_Instructions to follow:_ Take the entries that follow and return exactly the lines from the one holding "crawl space and attic service company" through the one holding "case, it’s best", both included. Nothing else is needed.

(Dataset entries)
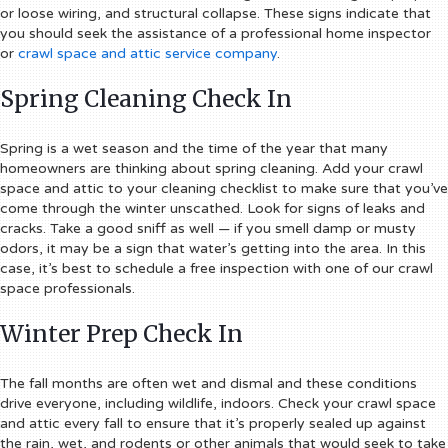
or loose wiring, and structural collapse. These signs indicate that
you should seek the assistance of a professional home inspector
or
crawl space and attic service company
.
Spring Cleaning Check In
Spring is a wet season and the time of the year that many
homeowners are thinking about spring cleaning. Add your crawl
space and attic to your cleaning checklist to make sure that you’ve
come through the winter unscathed. Look for signs of leaks and
cracks. Take a good sniff as well — if you smell damp or musty
odors, it may be a sign that water’s getting into the area. In this
case, it’s best to schedule a free inspection with one of our crawl
space professionals.
Winter Prep Check In
The fall months are often wet and dismal and these conditions
drive everyone, including wildlife, indoors. Check your crawl space
and attic every fall to ensure that it’s properly sealed up against
the rain, wet, and rodents or other animals that would seek to take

_Response:_
crawl space and attic service company
.
Spring Cleaning Check In
Spring is a wet season and the time of the year that many
homeowners are thinking about spring cleaning. Add your crawl
space and attic to your cleaning checklist to make sure that you’ve
come through the winter unscathed. Look for signs of leaks and
cracks. Take a good sniff as well — if you smell damp or musty
odors, it may be a sign that water’s getting into the area. In this
case, it’s best to schedule a free inspection with one of our crawl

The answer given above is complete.